Elizabeth Stuart Phelps Ward
#45. If the soul has food for study and learning, nothing is more delightful than an old age of leisure.
Marcus Tullius Cicero
#46. To stand up straight and tread the turning mill,
To lie flat and know nothing and be still,
Are the two trades of man; and which is worse
I know not, but I know that both are ill.
A.E. Housman
#47. The closest thing we have to the traditional ideology of the leisure class is a group of artists and intellectuals who regard their work as play and their play as work.
David Riesman
#48. The true contemplative is one who has discovered the art of finding leisure even in the midst of his work, by working with such a spirit of detachment and recollection that even his work is a prayer
Thomas Merton
#49. The sooner the world solves its economic problems, the sooner its inhabitants can afford leisure and peace and get on with the non-material things that are inherently important: the work of mind and spirit that is gloriously and uniquely human, the work that no machine can ever do.
Louis O. Kelso
#50. I am an inveterate homemaker, it is at once my pleasure, my recreation, and my handicap. Were I a man, my books would have been written in leisure, protected by a wife and a secretary and various household officials.

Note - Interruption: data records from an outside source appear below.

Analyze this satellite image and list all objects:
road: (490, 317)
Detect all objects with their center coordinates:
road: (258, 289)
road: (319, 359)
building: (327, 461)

As it is, being a woman, my work has had to be done between bouts of homemaking.
Pearl S. Buck
#51. One should connect language learning with either work or leisure. And not at the expense of them but to supplement them.
Kato Lomb
#52. How to avoid the danger of polarizing life into work that is meaningless because it is unfree, and leisure that is meaningless because it has no purpose?
Mihaly Csikszentmihalyi
#53. I think that it is important to be gregarious, and that friendships are not just a leisure pursuit, that they are an integral part of what it is to be human, and one does better work if one has a circle of friends that is active.
Niall Ferguson
#54. As work weeks get longer and leisure time shrinks, people are becoming sicker, more distracted, absent, unproductive, and less innovative.
Brigid Schulte
#55. I have an inability to relax. I try to make every day a work day. I get pleasure from work ... I try to think of sketch ideas, stand-up pieces. I am incapable of leisure and leisure time.
Fred Armisen
#56. We labour at our daily work more ardently and thoughtlessly than is necessary to sustain our life because it is even more necessary not to have leisure to stop and think. Haste is universal because everyone is in flight from himself.
Friedrich Nietzsche
#57. My father taught me to work, but not to love it. I never did like to work, and I don't deny it. I'd rather read, tell stories, crack jokes, talk, laugh
anything but work.
Abraham Lincoln
#58. The best work in literature is always done by those who do not depend upon it for their daily bread, and the highest form of literature, poetry, brings no wealth to the singer. For producing your best work also you will require some leisure and freedom from sordid care.
Oscar Wilde
#59. I want people to understand the amazing, positive way our software can make leisure time more enjoyable, and work and businesses more successful.
Steve Ballmer
#60. A third ... candidate for Shakespearean authorship was Christopher Marlowe. He was the right age (just two months older than Shakespeare), had the requisite talent, and would certainly have had ample leisure after 1593, assuming he wasn't too dead to work.